Sous la pointe de la dague de Murgia, un peu de sang avait jailli ; mais ce n’était qu’une égratignure. Effisio m’en convainquit, et voulut reprendre le combat malgré mon opposition. Preddu, volontiers, y aurait consenti ; ce jeu l’amusait. Mais Pietro s’y refusa formellement.

— Don Effisio, je connais mal, je l’avoue, les usages du duel ; mais nous sommes Sardes tous deux, et vous me comprendrez, quand je vous dirai que vous me devez la vie. J’ai pu vous enfoncer ma dague dans la gorge, et je ne l’ai pas fait.
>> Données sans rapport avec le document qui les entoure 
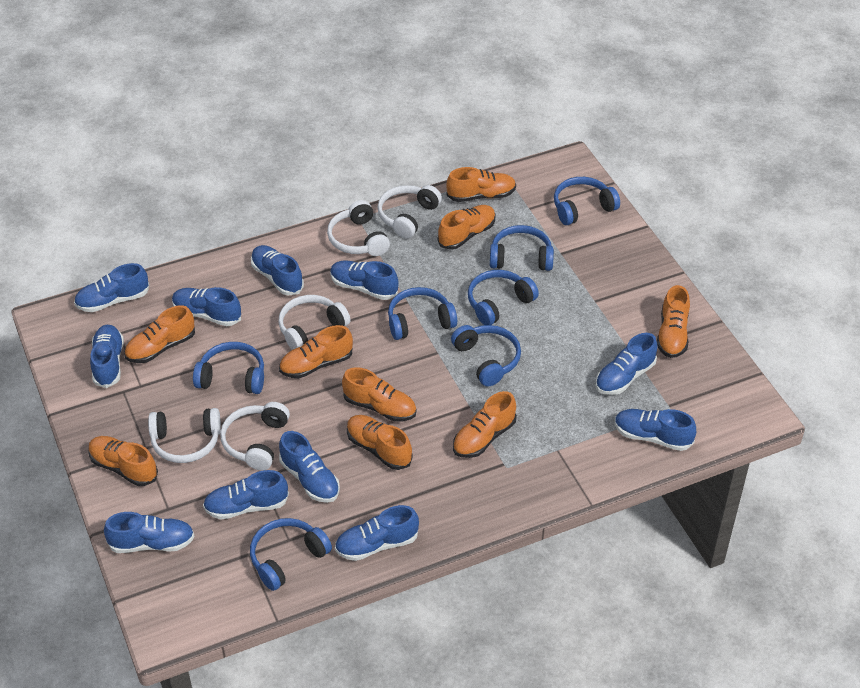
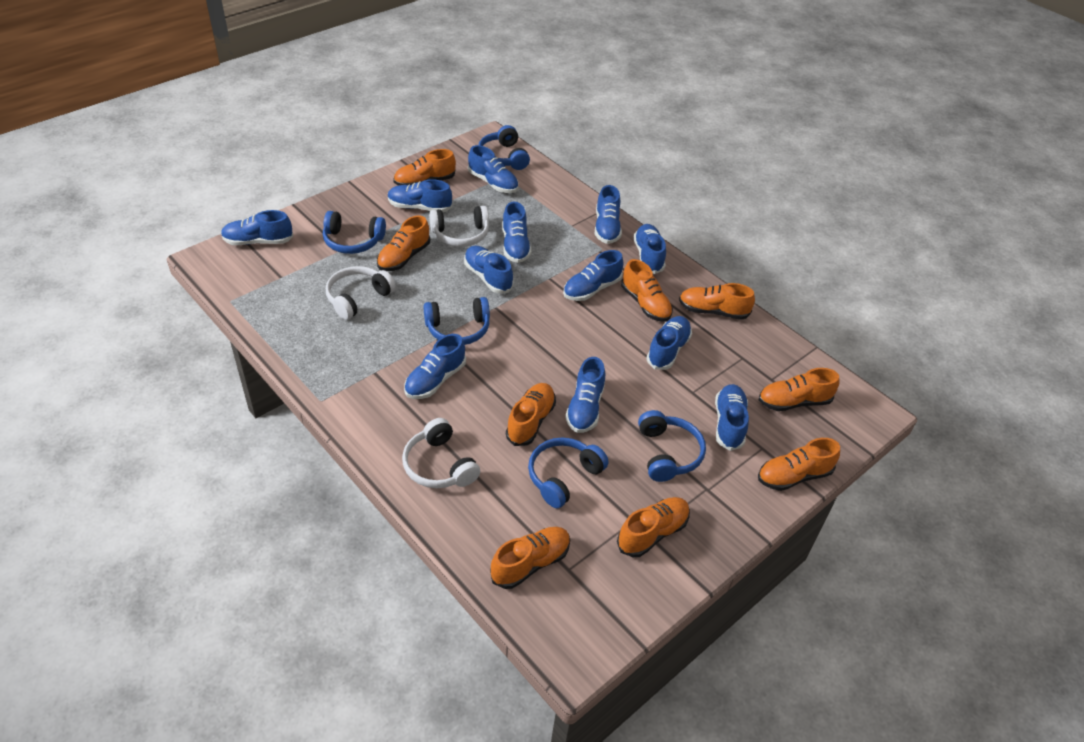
blue headphones: [193,342,264,394] [250,518,332,591] [388,287,457,340] [451,325,521,387] [468,270,539,325] [490,225,554,271] [554,177,620,225] = 7 -> [323,211,386,254] [424,297,490,345] [479,125,530,170] [528,437,609,508] [638,410,706,482] = 5
blue shoe: [74,263,149,312] [90,325,124,388] [104,512,195,553] [172,287,241,326] [203,470,289,519] [251,245,304,296] [279,431,340,503] [330,260,399,300] [335,505,419,561] [596,333,658,395] [615,409,696,451] = 11 -> [221,210,293,245] [388,179,452,212] [404,334,466,399] [464,246,514,293] [468,145,518,193] [502,202,531,263] [563,250,623,301] [565,357,605,433] [595,185,622,244] [634,224,666,274] [646,316,692,370] [715,384,749,451] = 12
white headphones: [148,408,221,463] [220,402,290,470] [278,295,351,350] [327,200,390,256] [377,185,442,239] = 5 -> [326,266,396,320] [402,418,480,488] [429,206,489,247] = 3

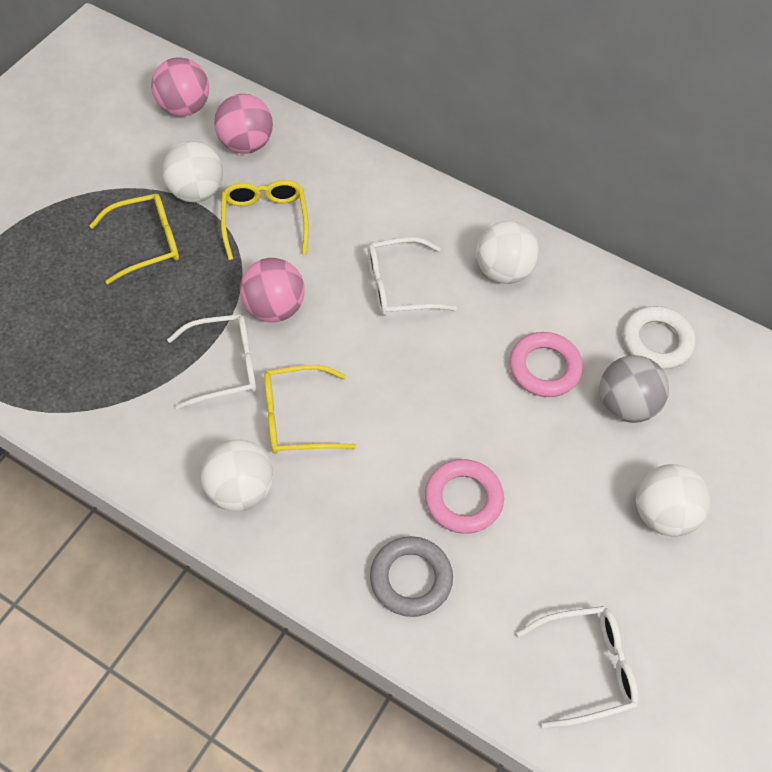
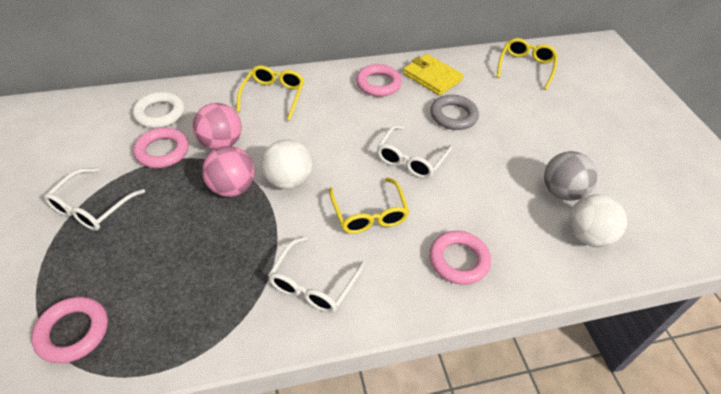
pink ball: [151,57,209,116] [214,94,273,154] [240,258,305,322] = 3 -> [193,103,242,150] [202,146,255,197] = 2
pink ring: [425,459,504,534] [509,332,583,397] = 2 -> [31,297,108,363] [133,127,189,168] [356,64,402,97] [429,231,491,285] = 4
white ball: [162,141,223,203] [201,439,273,511] [476,221,539,284] [636,464,711,537] = 4 -> [262,139,312,189] [569,194,627,247] = 2
yellow wallet: none = 0 -> [403,54,463,96] = 1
— Pensez-vous me faire croire à votre générosité, répliqua Effisio, plein de colère. Vous avez agi par un motif personnel ! lequel ? peu m’importe ; mais j’en suis sûr !

Pietro sourit :

— Peut-être ! Mais moi aussi je vous connais, et je sais que maintenant, quand même il vous prendrait envie de m’envoyer une balle, ce qui vous serait plus facile que de l’envoyer à Nieddu, vous ne le feriez pas. Et puis, vous avez raison : Grazia ne me l’eût jamais pardonné, tandis que, son époux vengé, elle sera ma femme et deviendra pour moi, comme elle l’a été pour Antioco, une épouse bonne et fidèle. Addio, signori !

Il rajusta son bonnet, tombé dans la lutte, et partit, en nous jetant un sourire sarcastique, auquel son compagnon crut devoir joindre une grimace d’adieu.